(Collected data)
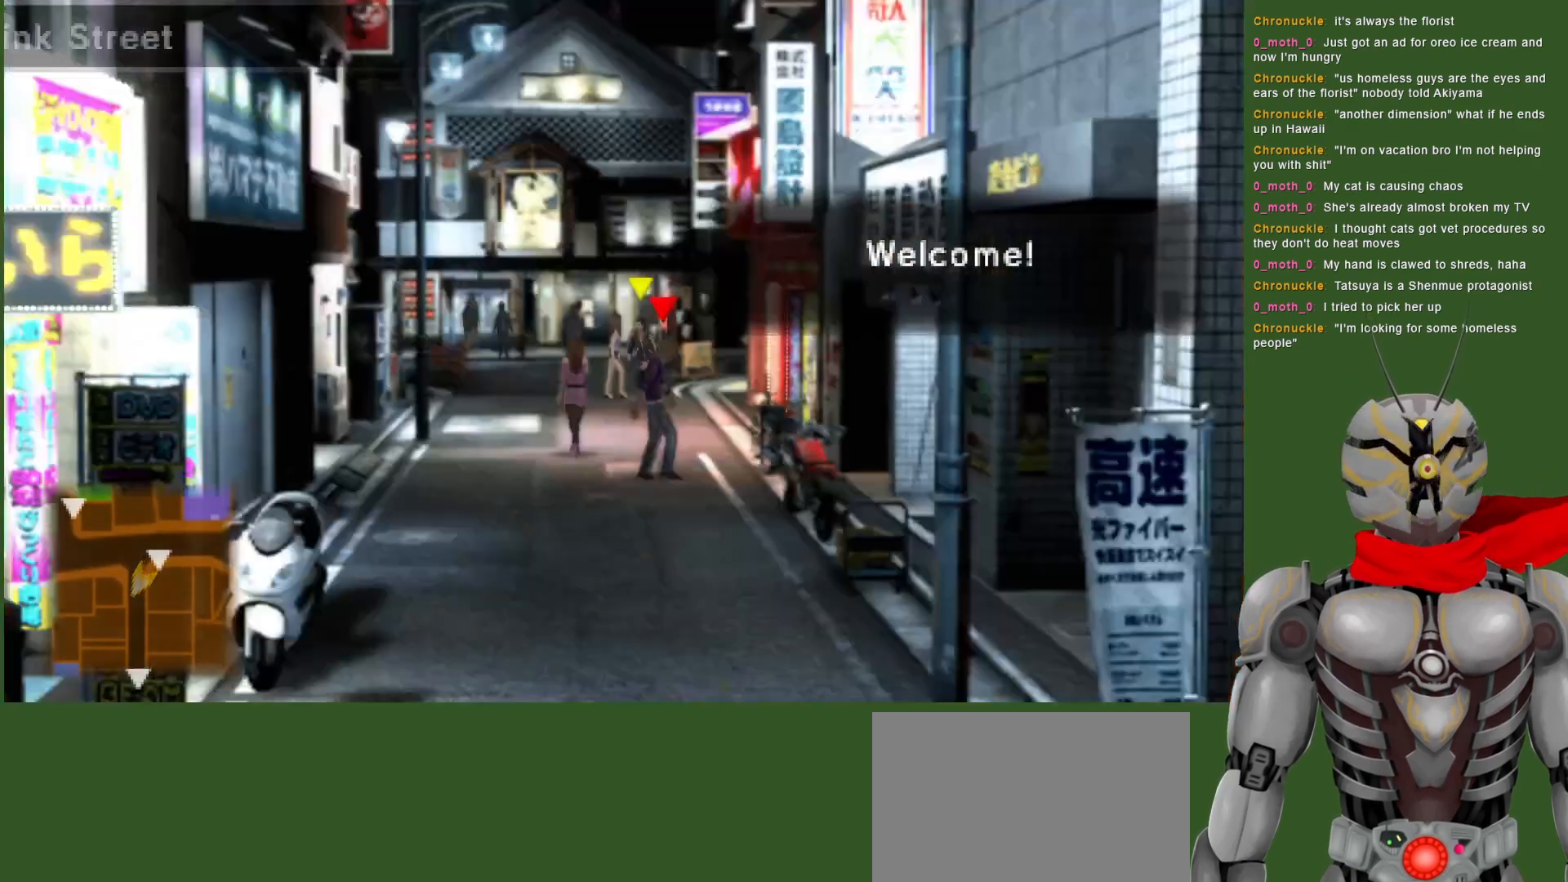
{"buttons": [], "left_stick": "down", "right_stick": "center", "events": []}
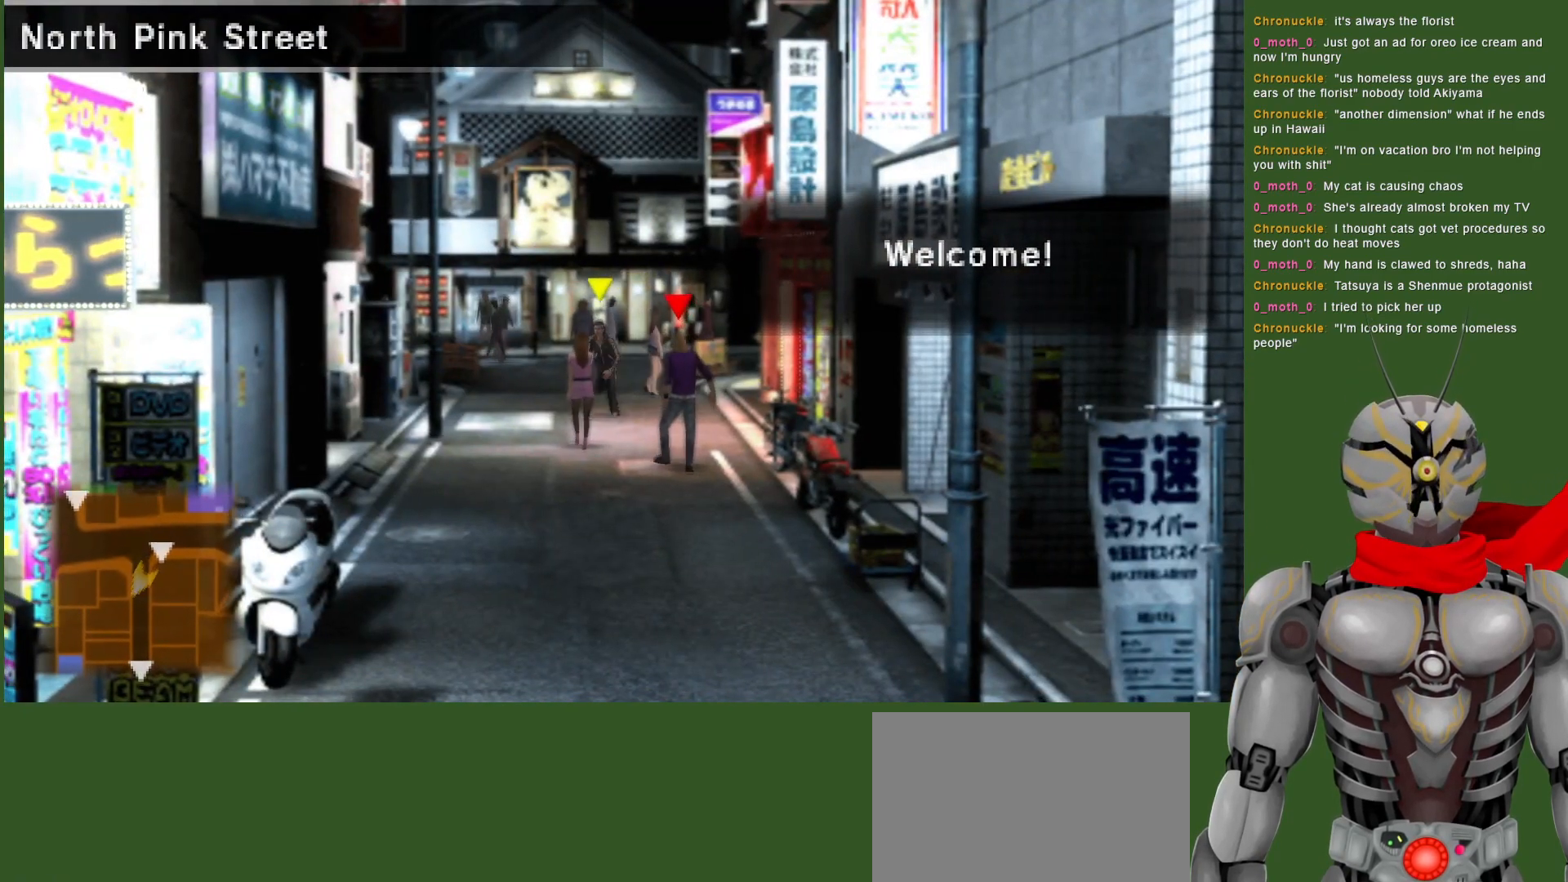
{"buttons": [], "left_stick": "down", "right_stick": "center", "events": []}
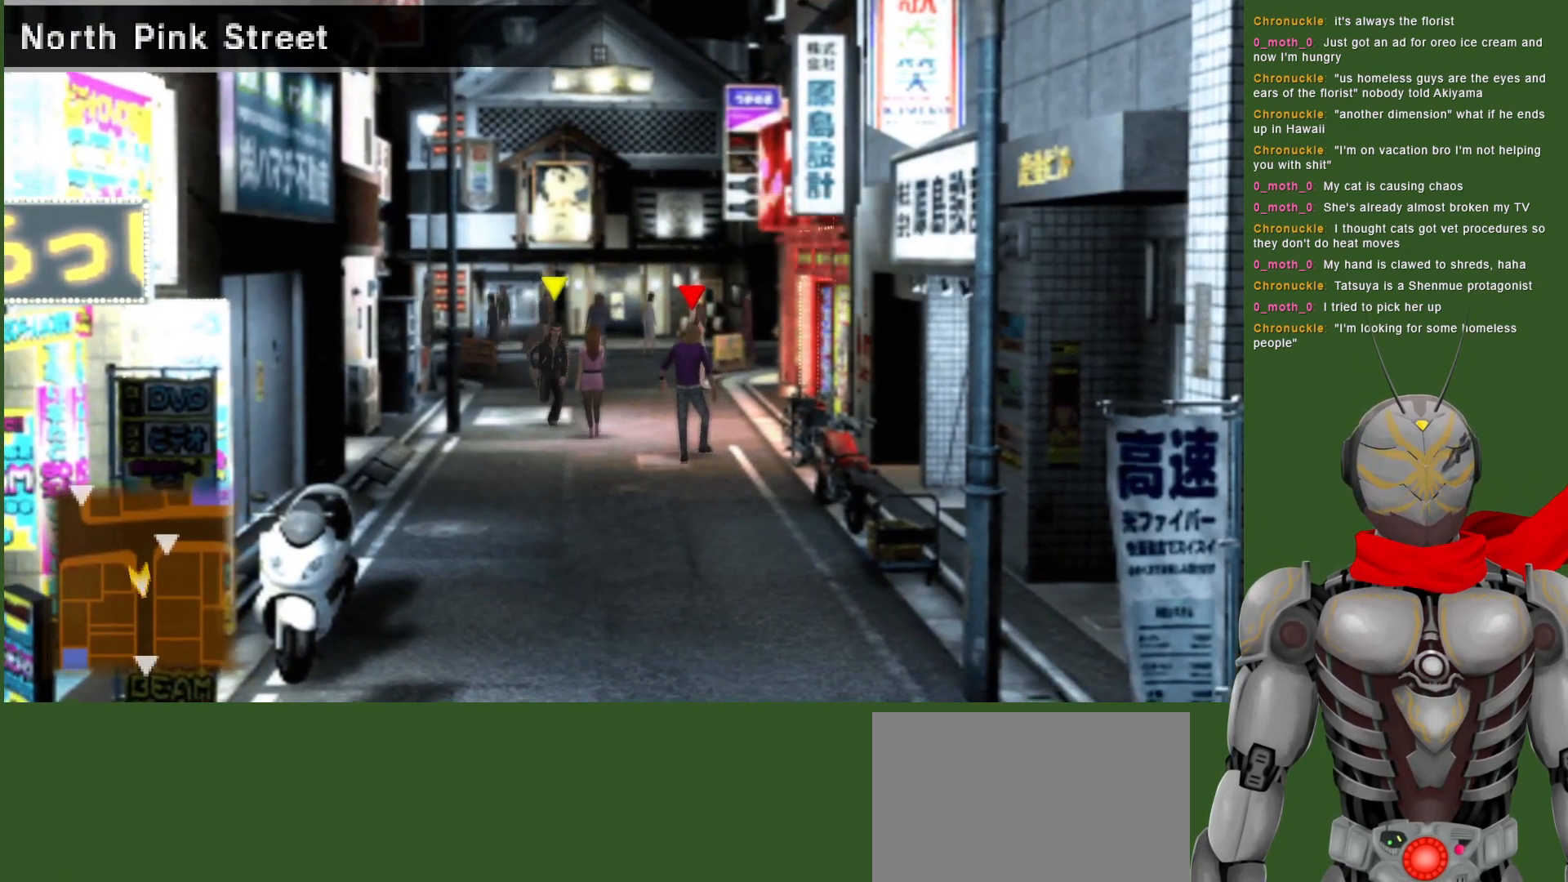
{"buttons": [], "left_stick": "down", "right_stick": "center", "events": []}
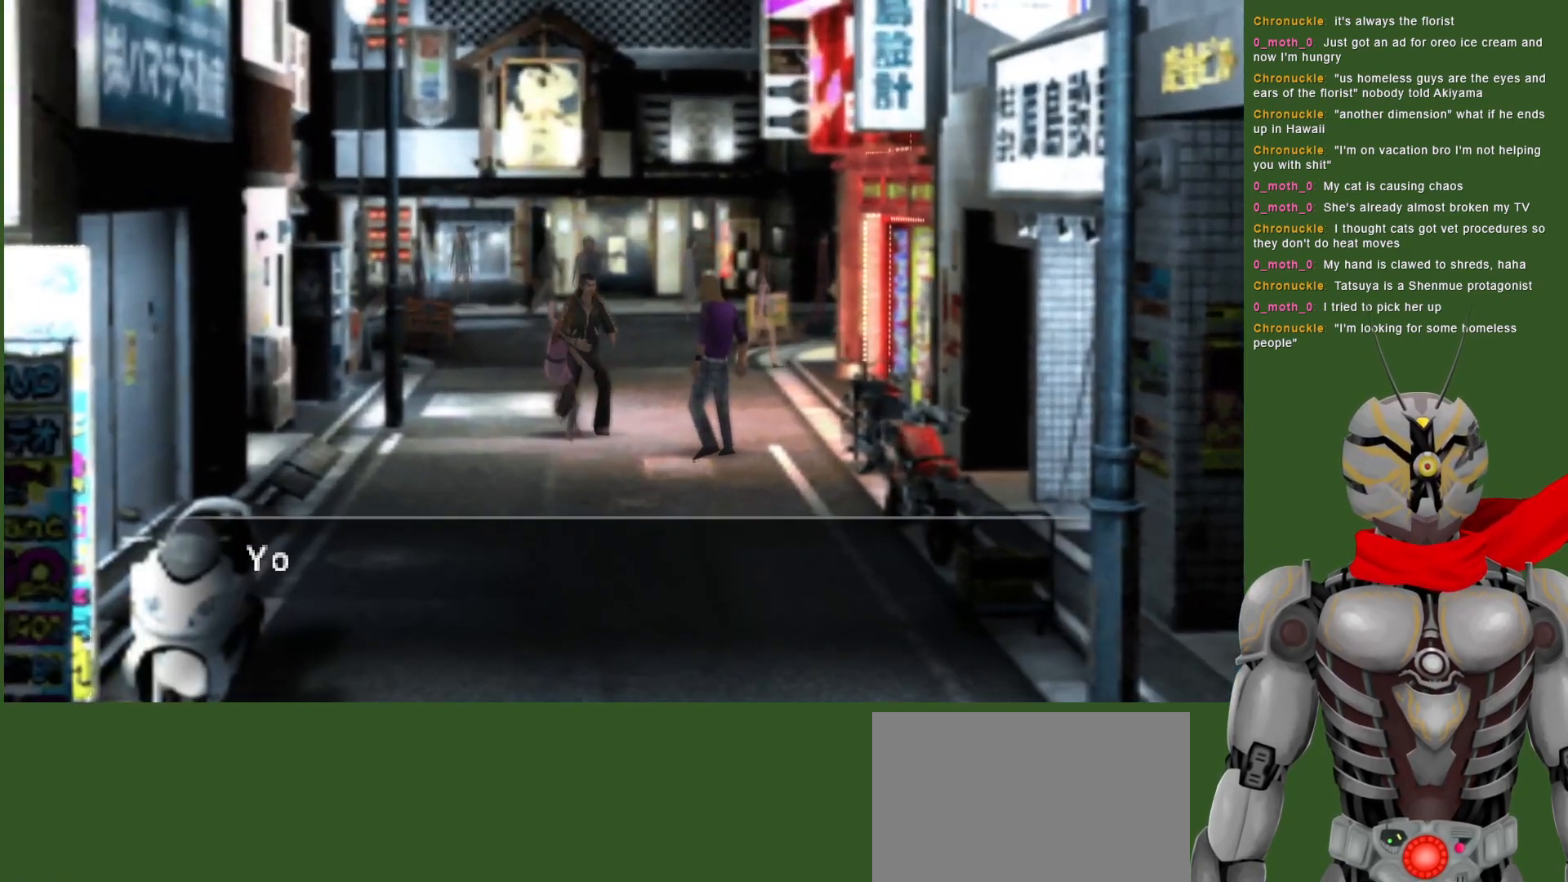
{"buttons": [], "left_stick": "center", "right_stick": "center", "events": [[350, "left_stick", "center"]]}
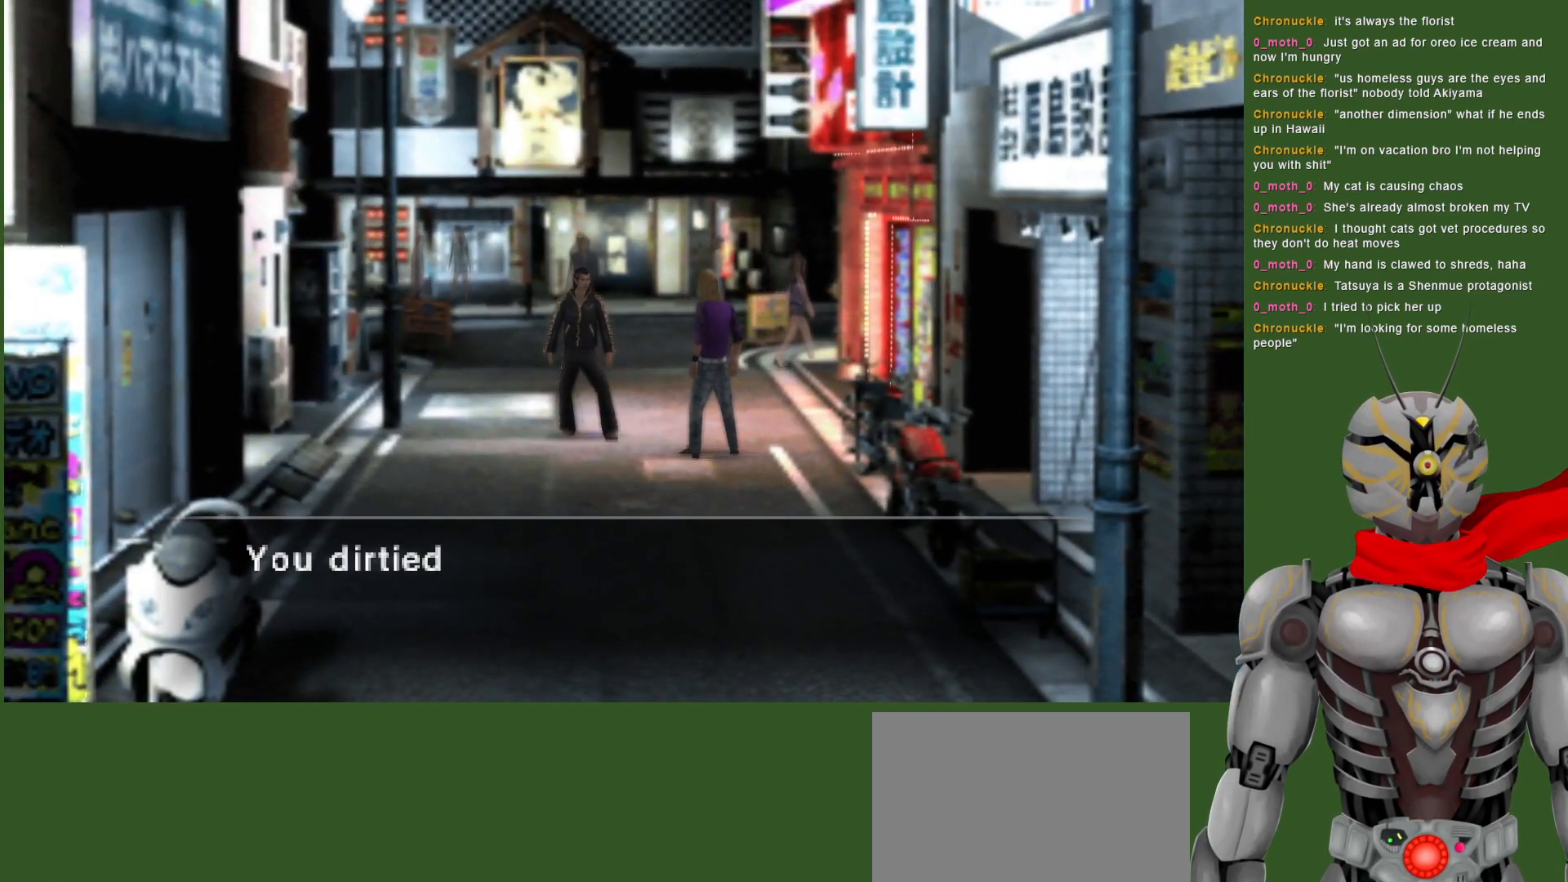
{"buttons": [], "left_stick": "center", "right_stick": "center", "events": []}
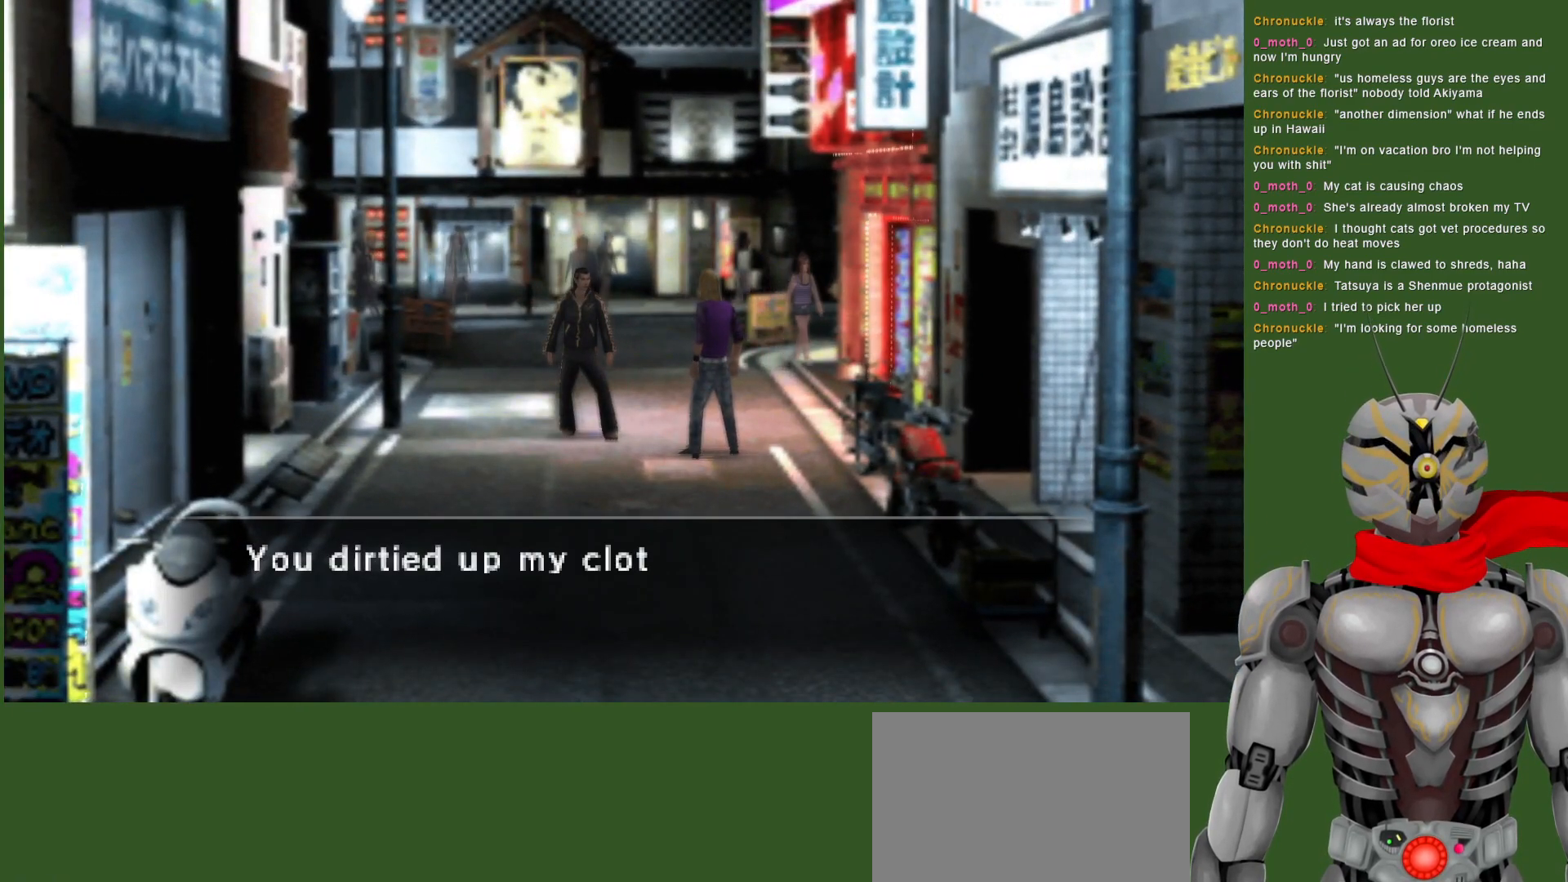
{"buttons": [], "left_stick": "center", "right_stick": "center", "events": [[83, "CIRCLE", "down"], [233, "CIRCLE", "up"]]}
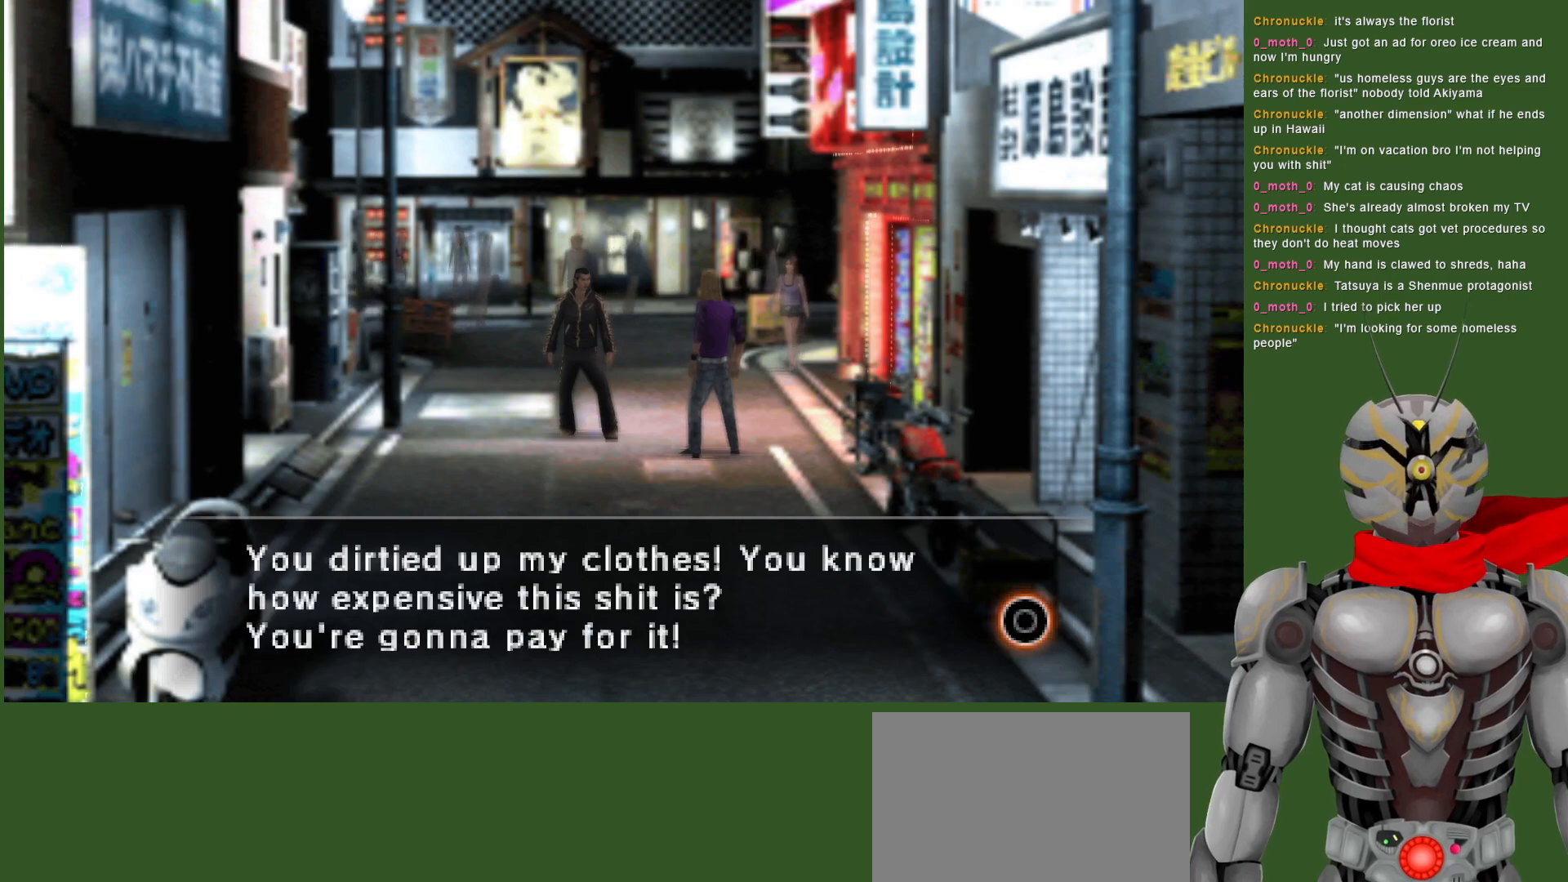
{"buttons": [], "left_stick": "center", "right_stick": "center", "events": []}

What you have to do:
Please print all of the records above exactly, omitting each picture.

Reply to the task:
{"buttons": [], "left_stick": "down", "right_stick": "center", "events": []}
{"buttons": [], "left_stick": "down", "right_stick": "center", "events": []}
{"buttons": [], "left_stick": "down", "right_stick": "center", "events": []}
{"buttons": [], "left_stick": "center", "right_stick": "center", "events": [[350, "left_stick", "center"]]}
{"buttons": [], "left_stick": "center", "right_stick": "center", "events": []}
{"buttons": [], "left_stick": "center", "right_stick": "center", "events": [[83, "CIRCLE", "down"], [233, "CIRCLE", "up"]]}
{"buttons": [], "left_stick": "center", "right_stick": "center", "events": []}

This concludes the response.